Parsing EXAR files

Does anyone know how to read the EXAR protocol files (export file format of protocols setup in Siemens scanner) from python to programmatically parse different steps and sequences inside them? Thanks.

cc @Chris_Rorden @tsalo @yarikoptic

I do not think these are documented or designed for public consumption. Perhaps someone else knows details. These are simply sqlite files, so reading the attributes is not hard, but interpreting them looks challenging. Here is the skeleton for a Python reader:

import sqlite3
con = sqlite3.connect('TERRA_20ch.exar1')
cur = con.cursor()
cur.execute("SELECT name FROM sqlite_master WHERE type='table';")
print(cur.fetchall())
cur.execute("SELECT * FROM Instance")
rows = cur.fetchall()
for row in rows:
    print(row)
con.close()

Thanks Chris – I will give this a try!
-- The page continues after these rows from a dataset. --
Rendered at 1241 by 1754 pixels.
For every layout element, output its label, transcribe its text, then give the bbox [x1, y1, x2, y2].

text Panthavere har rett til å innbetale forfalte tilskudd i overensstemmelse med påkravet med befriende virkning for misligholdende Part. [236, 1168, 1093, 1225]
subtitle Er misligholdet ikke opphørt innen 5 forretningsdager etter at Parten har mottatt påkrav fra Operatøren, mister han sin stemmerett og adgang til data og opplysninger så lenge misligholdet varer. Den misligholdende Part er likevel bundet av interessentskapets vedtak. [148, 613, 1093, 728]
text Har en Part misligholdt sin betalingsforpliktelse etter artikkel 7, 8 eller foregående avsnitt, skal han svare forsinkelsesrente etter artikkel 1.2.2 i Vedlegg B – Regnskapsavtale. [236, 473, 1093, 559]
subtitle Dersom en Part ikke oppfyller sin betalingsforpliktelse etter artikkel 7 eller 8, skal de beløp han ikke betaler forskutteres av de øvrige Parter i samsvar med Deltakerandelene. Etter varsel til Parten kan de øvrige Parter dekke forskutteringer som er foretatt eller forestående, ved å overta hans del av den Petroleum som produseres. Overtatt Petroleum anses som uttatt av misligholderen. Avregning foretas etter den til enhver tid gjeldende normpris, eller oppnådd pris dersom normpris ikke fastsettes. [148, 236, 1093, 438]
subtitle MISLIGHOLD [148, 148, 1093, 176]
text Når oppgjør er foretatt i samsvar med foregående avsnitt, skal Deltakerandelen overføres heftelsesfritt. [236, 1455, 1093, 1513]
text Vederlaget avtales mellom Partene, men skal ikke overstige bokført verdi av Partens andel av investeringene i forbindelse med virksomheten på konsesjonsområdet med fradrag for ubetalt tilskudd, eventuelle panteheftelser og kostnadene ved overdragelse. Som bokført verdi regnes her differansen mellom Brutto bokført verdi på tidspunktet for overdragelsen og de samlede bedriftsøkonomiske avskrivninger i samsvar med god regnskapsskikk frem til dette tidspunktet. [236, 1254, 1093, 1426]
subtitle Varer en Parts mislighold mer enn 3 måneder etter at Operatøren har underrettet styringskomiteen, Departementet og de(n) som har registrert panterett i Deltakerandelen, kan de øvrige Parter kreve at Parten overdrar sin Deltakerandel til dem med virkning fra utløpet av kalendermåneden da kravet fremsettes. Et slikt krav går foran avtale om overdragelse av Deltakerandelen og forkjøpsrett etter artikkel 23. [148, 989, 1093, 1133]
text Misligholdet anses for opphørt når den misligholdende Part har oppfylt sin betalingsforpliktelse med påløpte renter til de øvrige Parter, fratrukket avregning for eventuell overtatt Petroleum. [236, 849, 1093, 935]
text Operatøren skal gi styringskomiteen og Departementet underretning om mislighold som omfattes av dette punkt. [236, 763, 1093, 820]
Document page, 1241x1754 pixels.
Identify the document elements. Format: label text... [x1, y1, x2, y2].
I was hoping someone here tried to do that already :slight_smile:

@Chris_Rorden Can you try that on your side:

#!/bin/env python3

#
# extract-exar1.py
#
# A small script to extract structures from SIEMENS exar1 file
# It will generate one JSON for each entry in the Content table.
# And sometimes an XML if json['Data'] attribute is found.
#
# Usage: python3 extract-exar1.py "filename.exar1"
#

# https://neurostars.org/t/parsing-exar-files/20237
import sqlite3
import sys
import zlib
import json

headers = [
    'EDF V1: ContentType=syngo.MR.ExamDataFoundation.Data.EdfAddInConfigContent;',
    'EDF V1: ContentType=syngo.MR.ExamDataFoundation.Data.EdfDecisionStepContent;',
    'EDF V1: ContentType=syngo.MR.ExamDataFoundation.Data.EdfDirectoryContent;',
    'EDF V1: ContentType=syngo.MR.ExamDataFoundation.Data.EdfInteractionStepContent;',
    'EDF V1: ContentType=syngo.MR.ExamDataFoundation.Data.EdfJoinStepContent;',
    'EDF V1: ContentType=syngo.MR.ExamDataFoundation.Data.EdfMeasurementStepContent;',
    'EDF V1: ContentType=syngo.MR.ExamDataFoundation.Data.EdfPauseStepContent;',
    'EDF V1: ContentType=syngo.MR.ExamDataFoundation.Data.EdfProgramContent;',
    'EDF V1: ContentType=syngo.MR.ExamDataFoundation.Data.EdfProtocolContent;',
    'EDF V1: ContentType=syngo.MR.ExamDataFoundation.Data.EdfSplitStepContent;',
    'EDF V1: ContentType=syngo.MR.ExamDataFoundation.Data.EdfStringContent;',
    'EDF V1: ContentType=syngo.MR.ExamDataFoundation.Data.EdfStructureContent;',
    'EDF V1: ContentType=syngo.MR.ExamDataFoundation.Data.EdfWorkflowStepContent;'
]
filename = sys.argv[1]
table = 'Content'

con = sqlite3.connect(filename)
cur = con.cursor()
cur.execute(f"SELECT * FROM {table}")
rows = cur.fetchall()
for row in rows:
    name = row[0]  # unique hash ?
    deflate_data = row[1]
    assert deflate_data
    assert row[2] == 'DS'  # wotsit ?
    unzipped = zlib.decompress(deflate_data, -zlib.MAX_WBITS)
    str_data = unzipped.decode("utf-8")
    # skip first line:
    # 'EDF V1: ContentType=syngo.MR.ExamDataFoundation.Data.EdfAddInConfigContent;'
    lines = str_data.splitlines(keepends=True)
    header = lines[0].strip()
    assert header in headers
    json_str = ''.join(lines[1:])
    # make sure this is JSON before writing it:
    json_data = json.loads(json_str)
    with open(name + '.json', 'w') as f1:
        f1.write(json_str)
        if 'Data' in json_data:
            xml_data = json_data['Data']
            # Always write with XML file extension, even for XProtocol
            with open(name + '.xml', 'w') as f2:
                f2.write(xml_data)
con.close()

@malaterre thanks: your script does extract a lot of sequence information into JSON and XML files.